Tasks to carry out:
1) In the forum thread, at which orbital position are Fox Sports South HD and Sports South HD carried?
2) Reproduce the forum thread text between "If this doesn't" and "(Nov 4, 2005)", inclusive.

# Lost 2 HD channels



## UKWildcatFan (Apr 23, 2008)

If this doesn't belong here feel free to move. I just got my local channels today in HD. I had to get another dish to get them no big deal. But when I went to Sport South channel it was just had a SD listing in the guide as well as Fox Sports South is now just listed as SD. Before I did this change to the locals I had those 2 channels HD and now I don't. Anyone have a clue as to what happened?


----------



## garys (Nov 4, 2005)

Not really, have you tried rebooting your receiver?


----------



## UKWildcatFan (Apr 23, 2008)

garys said:


> Not really, have you tried rebooting your receiver?


Yes, that was the first thing I did.


----------



## James Long (Apr 17, 2003)

I bet your locals are on 61.5° and you no longer have a dish pointed at 129°. 

Fox Sports South HD and Sports South HD are on 129° and not 61.5°. Hopefully DISH will wake up and figure out that is a problem for people with locals on 61.5°.


----------



## UKWildcatFan (Apr 23, 2008)

Provided information:

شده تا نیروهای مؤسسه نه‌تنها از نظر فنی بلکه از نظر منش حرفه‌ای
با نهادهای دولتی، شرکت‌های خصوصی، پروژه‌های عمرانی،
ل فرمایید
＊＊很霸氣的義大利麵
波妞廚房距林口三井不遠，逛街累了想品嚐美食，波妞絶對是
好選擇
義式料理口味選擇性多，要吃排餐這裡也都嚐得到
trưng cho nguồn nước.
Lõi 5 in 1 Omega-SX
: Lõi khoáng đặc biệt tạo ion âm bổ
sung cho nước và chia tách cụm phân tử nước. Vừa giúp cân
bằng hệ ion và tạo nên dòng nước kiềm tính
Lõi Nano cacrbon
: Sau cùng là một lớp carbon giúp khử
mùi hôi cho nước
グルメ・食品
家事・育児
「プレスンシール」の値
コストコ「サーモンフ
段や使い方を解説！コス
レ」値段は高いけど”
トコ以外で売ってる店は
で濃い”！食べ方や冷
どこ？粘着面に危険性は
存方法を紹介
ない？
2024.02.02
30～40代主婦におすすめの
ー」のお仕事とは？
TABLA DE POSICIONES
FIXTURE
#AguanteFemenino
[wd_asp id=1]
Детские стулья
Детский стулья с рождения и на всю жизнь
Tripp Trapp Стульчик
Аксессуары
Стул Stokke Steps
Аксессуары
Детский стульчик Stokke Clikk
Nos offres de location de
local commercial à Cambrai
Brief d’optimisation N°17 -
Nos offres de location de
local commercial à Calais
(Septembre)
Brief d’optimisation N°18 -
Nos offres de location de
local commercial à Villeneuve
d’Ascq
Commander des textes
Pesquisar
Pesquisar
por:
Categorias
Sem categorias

Exercise results:
1) 129°

2)
If this doesn't belong here feel free to move. I just got my local channels today in HD. I had to get another dish to get them no big deal. But when I went to Sport South channel it was just had a SD listing in the guide as well as Fox Sports South is now just listed as SD. Before I did this change to the locals I had those 2 channels HD and now I don't. Anyone have a clue as to what happened?


----------



## garys (Nov 4, 2005)